Ginnie Mae Revises Capital Requirements for Credit Unions, Housing Finance Agencies
Ginnie Mae amended its capital requirements for federally insured credit unions and state housing finance agencies.
APM 22-08 addresses how Ginnie Mae’s capital standards consider delinquent loans that are eligible for repurchase but have not yet been bought out of Ginnie Mae MBS pools. Specifically, APM 22-08 explains that Total Assets do not include Ginnie Mae Loans Eligible for Repurchase when calculating an institution’s leverage ratio.

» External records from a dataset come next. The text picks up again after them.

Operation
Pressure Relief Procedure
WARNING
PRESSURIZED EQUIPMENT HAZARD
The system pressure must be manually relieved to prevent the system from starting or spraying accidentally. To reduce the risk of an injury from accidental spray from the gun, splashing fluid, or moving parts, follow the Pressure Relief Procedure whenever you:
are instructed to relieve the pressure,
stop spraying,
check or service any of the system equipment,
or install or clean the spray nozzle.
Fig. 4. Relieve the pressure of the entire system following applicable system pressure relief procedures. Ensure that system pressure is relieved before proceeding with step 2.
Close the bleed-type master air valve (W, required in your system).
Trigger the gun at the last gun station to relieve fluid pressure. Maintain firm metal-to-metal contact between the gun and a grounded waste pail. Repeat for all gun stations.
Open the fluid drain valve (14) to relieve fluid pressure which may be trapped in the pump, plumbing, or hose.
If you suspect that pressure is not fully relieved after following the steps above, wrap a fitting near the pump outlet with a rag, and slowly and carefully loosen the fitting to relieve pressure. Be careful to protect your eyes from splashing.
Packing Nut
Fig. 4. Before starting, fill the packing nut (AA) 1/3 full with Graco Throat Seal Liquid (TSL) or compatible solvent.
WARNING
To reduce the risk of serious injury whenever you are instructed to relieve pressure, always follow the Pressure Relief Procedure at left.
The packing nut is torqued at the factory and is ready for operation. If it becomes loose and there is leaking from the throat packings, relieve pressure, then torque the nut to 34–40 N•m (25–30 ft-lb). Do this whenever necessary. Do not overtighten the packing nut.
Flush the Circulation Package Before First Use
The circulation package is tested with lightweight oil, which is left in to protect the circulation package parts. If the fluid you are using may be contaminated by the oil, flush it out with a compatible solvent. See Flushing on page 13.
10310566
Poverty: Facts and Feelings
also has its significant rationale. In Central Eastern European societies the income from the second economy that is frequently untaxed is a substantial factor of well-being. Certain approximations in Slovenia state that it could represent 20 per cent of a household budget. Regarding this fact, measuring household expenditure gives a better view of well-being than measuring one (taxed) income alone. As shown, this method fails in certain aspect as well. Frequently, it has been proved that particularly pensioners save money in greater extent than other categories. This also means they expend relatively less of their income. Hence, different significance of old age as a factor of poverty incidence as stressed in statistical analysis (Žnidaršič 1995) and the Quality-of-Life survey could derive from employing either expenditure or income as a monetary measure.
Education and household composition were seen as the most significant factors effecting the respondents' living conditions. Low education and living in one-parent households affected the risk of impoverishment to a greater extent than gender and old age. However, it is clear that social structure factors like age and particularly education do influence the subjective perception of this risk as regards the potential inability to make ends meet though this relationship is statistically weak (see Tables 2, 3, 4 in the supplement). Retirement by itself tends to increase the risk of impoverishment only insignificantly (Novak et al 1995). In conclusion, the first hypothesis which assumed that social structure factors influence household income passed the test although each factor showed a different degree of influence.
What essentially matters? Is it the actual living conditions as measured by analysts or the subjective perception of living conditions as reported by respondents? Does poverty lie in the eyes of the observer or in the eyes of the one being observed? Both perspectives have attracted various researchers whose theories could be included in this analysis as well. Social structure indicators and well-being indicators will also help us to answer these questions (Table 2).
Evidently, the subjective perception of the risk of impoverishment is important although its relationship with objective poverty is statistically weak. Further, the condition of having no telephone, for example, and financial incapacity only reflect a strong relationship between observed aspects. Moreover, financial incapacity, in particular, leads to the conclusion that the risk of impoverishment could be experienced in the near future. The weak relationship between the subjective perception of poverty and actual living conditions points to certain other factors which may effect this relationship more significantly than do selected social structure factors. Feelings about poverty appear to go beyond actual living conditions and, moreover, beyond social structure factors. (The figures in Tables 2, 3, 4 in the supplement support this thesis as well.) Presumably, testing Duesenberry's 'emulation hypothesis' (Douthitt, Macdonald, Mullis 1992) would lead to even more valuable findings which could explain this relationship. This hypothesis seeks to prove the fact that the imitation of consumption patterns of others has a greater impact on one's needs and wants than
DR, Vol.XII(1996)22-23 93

“These changes to our institution-wide capital requirements accomplish two things – they harmonize our program requirements with standards enforced by other federal entities, and they better reflect the unique financial status of state housing agencies,” said Ginnie Mae President Alanna McCargo. “This is important because credit unions and state housing finance agencies play critical roles in supporting community-based lending, particularly in underserved areas.”
McCargo noted Ginnie Mae recognizes that capital requirements imposed by federal prudential regulators “strengthen our industry partners and satisfy our need for appropriately capitalized counterparties.” By exempting state HFAs from the capital requirements, McCargo said Ginnie Mae recognizes state sponsorship of these agencies enhances their counterparty standing.